Domingo, 25 de octubre de 2009 | Hoy
DEPORTES › OPINION
Por Fernando D´addario
La batalla política que se desarrolla alrededor del “caso Maradona” obliga a replantear viejas dicotomías. No se recomienda descartarlas, porque siempre sirven como marco de referencia. Hasta ahora, la antinomia que durante un cuarto de siglo dividió al país futbolero entre menottistas y bilardistas se había dirimido en términos deportivo-culturales. Cada uno de estos bandos expresaba un gusto futbolístico que era subsidiario, en la mayoría de los casos, de una manera de ver la vida. Se hablaba, en definitiva, de izquierda y de derecha en el fútbol, una polaridad imposible de zanjar en estas líneas. Pero con Maradona se cayó el Muro de Berlín. Para entender de qué va la cosa hoy con Diego hay que escarbar en los escombros de aquella Guerra Fría. Los que quieren encolumnarse rápido tienen una primera dificultad: no se sabe, aún, a qué juega esta Selección. Lo que se vio en los últimos partidos fueron movimientos espasmódicos, manotazos de ahogado y soluciones desesperadas para zafar de una coyuntura difícil. Nada que se parezca a una filosofía futbolística. Como Diego no tiene casi antecedentes como técnico, tampoco hay una historia que sirva de aval para vislumbrar, en uno u otro sentido, un esquema de juego. Sólo se intuye que lo que anda agazapado detrás podría ser aún peor.
Pero hay otro problema a la hora de tomar partido a favor o en contra de esta volcánica “era Maradona”: la volatilidad ideológica de casi todos los protagonistas de esta historia. Donde antes se discutían convicciones (futbolísticas y de las otras) hoy se ponen en juego posicionamientos políticos fluctuantes y fidelidades evanescentes. El fútbol ha quedado atrapado en una maraña de intereses que exceden largamente el planteamiento táctico de un partido y la verba descontrolada de un ídolo. Esta complejidad obliga a separar los tantos, a despejar el terreno para dejar asomar otros matices.

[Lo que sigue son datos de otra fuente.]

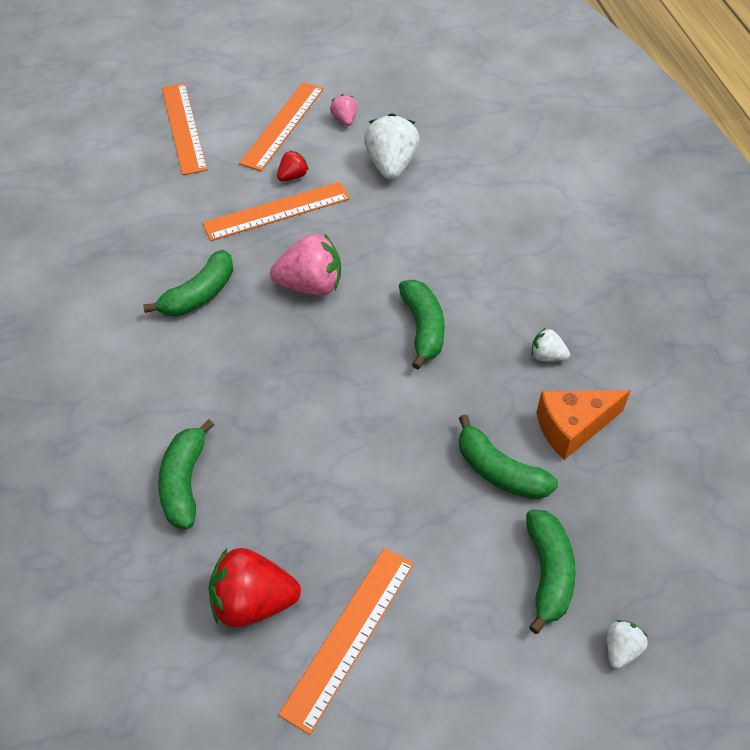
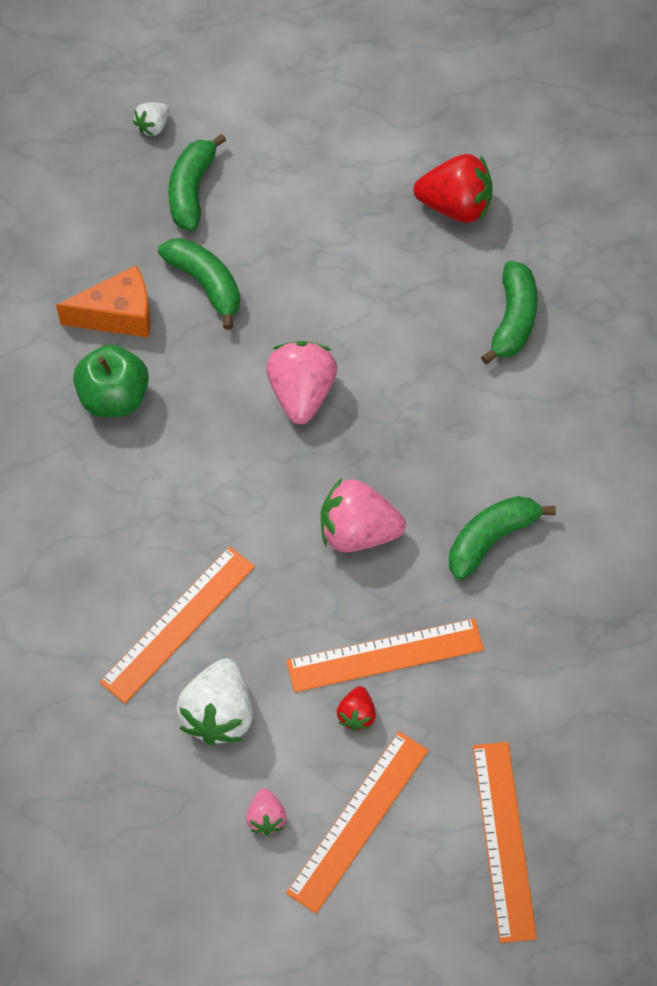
camera: 170 degrees left, 10 degrees up
red strawberry [277,150,309,181] -> red strawberry turned 45 degrees counterclockwise [336,686,376,731]
orange ruler [278,548,414,735] -> orange ruler moved to [100,546,255,704]
green banana [399,280,445,370] -> none
white strawberry [531,328,570,362] -> green apple [73,345,149,417]
none -> pink strawberry [266,341,337,424]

Así, con los datos empíricos a mano, tal vez haya que admitir que Maradona no es el mejor DT para esta Selección. Acaso deba reconocerse que, además, es un impresentable en términos de corrección y buenos modales. Pero a despecho de este doble déficit y de las simpatías o antipatías personales que genera, es la mirada política la que urde finalmente las complicidades y los alineamientos. Sólo desde la política puede pensarse, entonces, que más allá de sus carencias y sus desbordes psicológicos, sea necesario bancar a Diego hasta el Mundial. La catadura de sus enemigos eventuales se ha convertido en su sostén más sólido, del mismo modo que muchos de sus amigos/periodistas (amparados más en el cholulismo mediático que en un compromiso ideológico y, por lo tanto, mucho menos peligrosos) no lo ayudan mucho cada vez que le tiran un centro. Detrás de los críticos –-tanto del funcionamiento del seleccionado como del tono que utilizó Diego para sus solicitudes de sexo oral–, hay tipos que ven bien el fútbol, buenas conciencias ofendidas en su pudor, y también muchas alimañas que huelen la sangre de otros “jugadores”.

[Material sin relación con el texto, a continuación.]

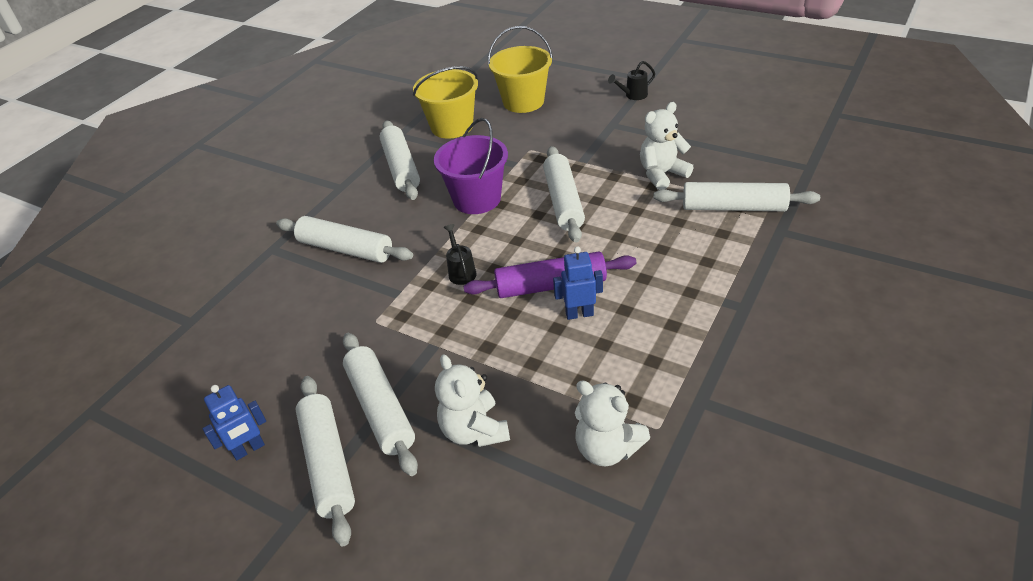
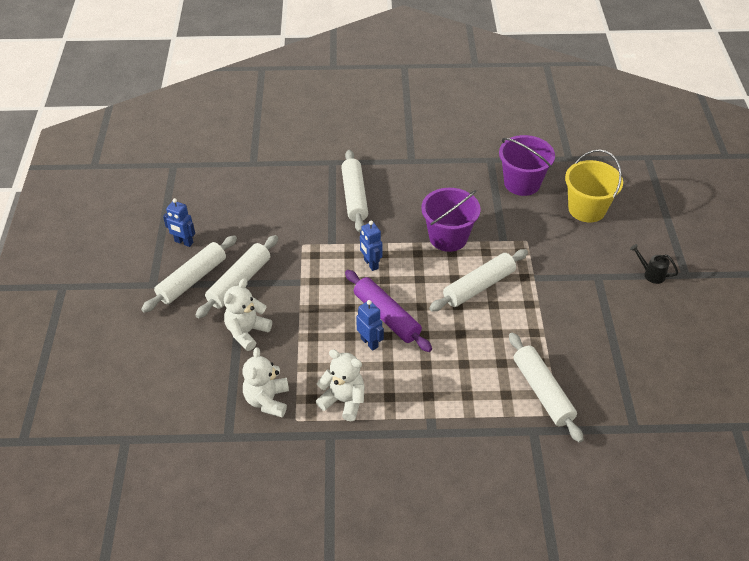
camera: 55 degrees right, 5 degrees up
white rolling pin [380,121,420,200] -> none
yellow bucket [413,66,478,138] -> purple bucket [499,135,555,196]
black watering can [443,224,477,285] -> blue robot [360,220,383,271]
white teddy bear [640,102,694,190] -> white teddy bear moved to [316,349,365,421]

En esta guerra que incluye a demasiados personajes protagónicos –el Gobierno, los grupos Clarín y América, Daniel Vila en su doble rol de magnate mediático y dirigente de fútbol con aspiraciones de poder, Carlos Bilardo y su presunto serrucho para voltear a alguien, no se sabe si a Diego o a Grondona, o a los dos– Maradona termina siendo (Dios nos asista) el garante para la estabilidad de este barco. En rigor, es un bote precario, que cambió de ruta sobre la marcha y dejó a varios náufragos en el camino. Estos empujones entre timoneles con rico pedigree (en materia de piratería) no responden al cruce de ideas inconciliables, sino a los vaivenes de un pragmatismo salvaje.
Es el pragmatismo también el que lleva a taparse la nariz a la hora de elegir a Don Julio, el ferretero de Sarandí, como el “mal menor” en una puja donde no hay carmelitas descalzas. A veces, cuando hay tantas cosas en juego (y donde el “juego” es precisamente lo que menos importa) no queda otra que tragarse un par de sapos: el de Diego, que nos lleva de milagro a Su-dáfrica y quién sabe qué otras sorpresas nos regalará en el camino; el de Grondona, el dirigente que después de treinta años descubrió que el fútbol es para todos. Lo que pasa es que los otros sapos ya probaron ser aún más indigestos.